Après Williams dans l’Arizona nous avons roulé sur la Californie en évitant Barstow. On a attrapé un sandwich à Tehachapi, une petite ville de montagne à cheval entre le désert du Mojave et la vallée de San Joaquin. Je ne saurai donc pas si Barstow a changé depuis ma dernière visite.
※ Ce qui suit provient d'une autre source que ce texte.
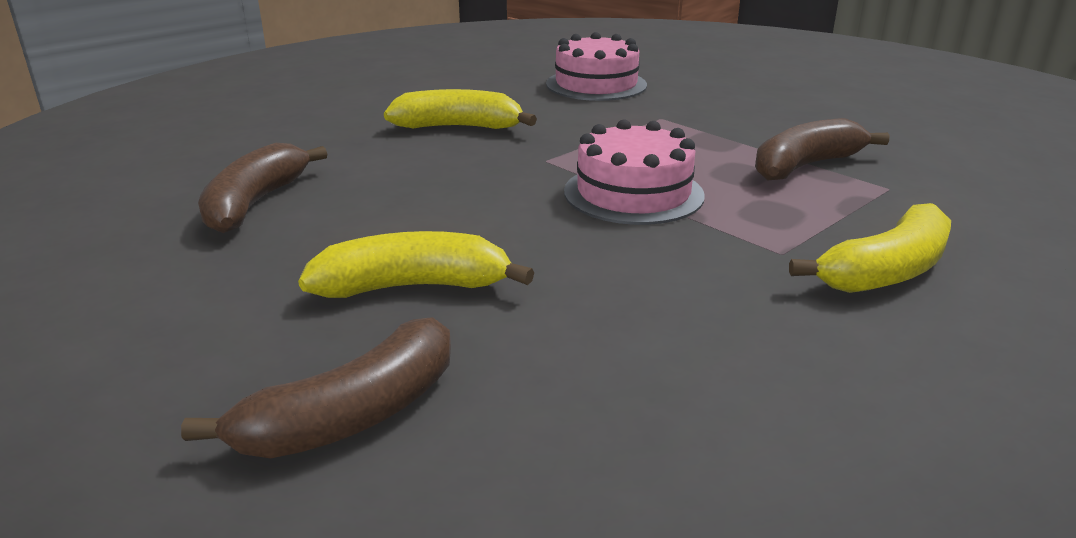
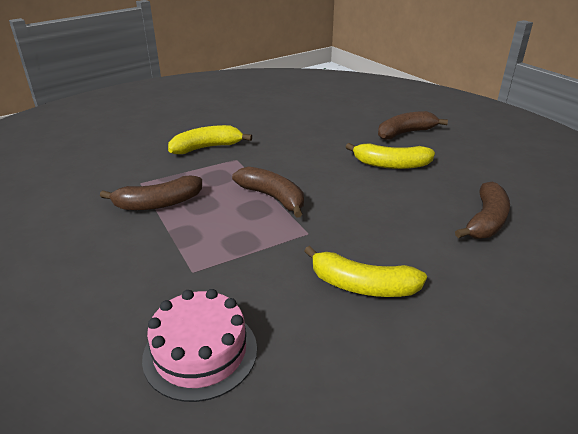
camera: 165 degrees left, 5 degrees up
(633, 193) = (273, 198): pink cake -> brown banana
Le choc des couleurs me surprend toujours lorsque je suis aux portes de la vaste vallée de Californie. Le vert qui caractérise la végétation si on roule sur la Highway 40, cède le pas au brun que l’une de mes amies insiste à définir comme ‘doré.’ Elle est native californienne d’où sa partialité, mais à sa décharge il est vrai que le fait de dire ‘doré’ et non ‘brûlé’ atténue un peu le choc. Franchement ? La vallée de Californie est tellement plus belle après la pluie.

Dans la baie de San Francisco on dit la vallée en référence à la Silicon Valley. Pour moi la vallée c’est ce berceau gigantesque qui nourrit notre pays et au delà.

Avec peu de précipitations naturelles, il aura fallu des travaux colossaux pour amener l’eau nécessaire à irriguer les hectares de plantation de vignes, d’arbres fruitiers et de coton. Cette vallée qui avait laissé Joad et les personnages des Raisins de la Colère bouche bée lorsqu’ils l’avaient découverte après un voyage inoubliable entre l’Oklahoma et la Californie ne cesse jamais de me choquer par sa beauté naturelle, sa puissance, et ses injustices.

Numéro un pour la production nationale en amande, olive, pistache, et raisins secs la vallée réussit aux propriétaires des exploitations gigantesques qui emploient des travailleurs saisonniers venant pour la plupart d’Amérique Latine, mais challengent les petits fermiers qui survivent difficilement.

grapes

Lorsque je me suis installée dans la Sierra je pensais trouver facilement fruits et légumes et éviter les supermarchés. Mais, contrairement aux grandes villes américaines où l’envie de frais s’est faite sentir plus tôt, ce n’est que cet été qu’un marché hebdomadaire s’est ouvert tout près de chez moi, autour d’un lac où j’aime marcher tôt le matin et tard le soir.

Par un hasard ironique, après avoir traversé la partie sud de la vallée nous sommes rentrés le jour du marché.

Les français savent depuis toujours qu’une tomate du jardin n’a rien à voir avec une tomate de supermarché. Les américains semblaient préférer la facilité des supermarchés, ne s’ouvrant que depuis quelques années au concept du Farmers Market. En fait ils y retournent, car avant les ouvertures massives de supermarchés, eux aussi fréquentaient les marchés locaux.

 

Hier soir vers 18h alors que le soleil colorait la Sierra d’orange et de rose, les petits étals de raisins, prunes, salades, tomates, et herbes ne pouvaient donner que l’envie de créer son propre petit jardin.

J’ai grandi avec un jardin derrière ma maison, mais je n’ai pas le courage de mon papa et je me contente d’herbes que je plante dans des pots. J’ai aussi l’excuse de vivre en territoire animal. Les biches et les lapins ne s’y trompent pas et adorent les dégustations gratuites de fruits et de salades. Je leur ai abandonné plus d’un oranger et citronnier.

En faisant mon marché j’ai parlé avec les fermiers qui sont venus chaque semaine depuis la mi juin présenter leurs variétés de fruits rouges, de pèches et de prunes, et aussi leurs oeufs frais et confitures faites maison. Certains ont conduit deux heures pour arriver ici.

« C’est loin, » a reconnu l’un d’entre eux. « Mais çà vaut le coup. Je me suis fait des clients réguliers et j’espère que le marché sera ouvert toute l’année. »

Moi aussi car le morceau de prune jaune que j’ai mangé avant de remplir mon panier m’a rappelé les fraises gorgées de soleil que je cueillais dans le jardin de mon enfance.

strawberries

Cette prune avait le gout du fruit qui pousse sur un arbre planté avec soin par le jardinier.

Le gout du bonheur pour celui et celle qui a la chance de le déguster.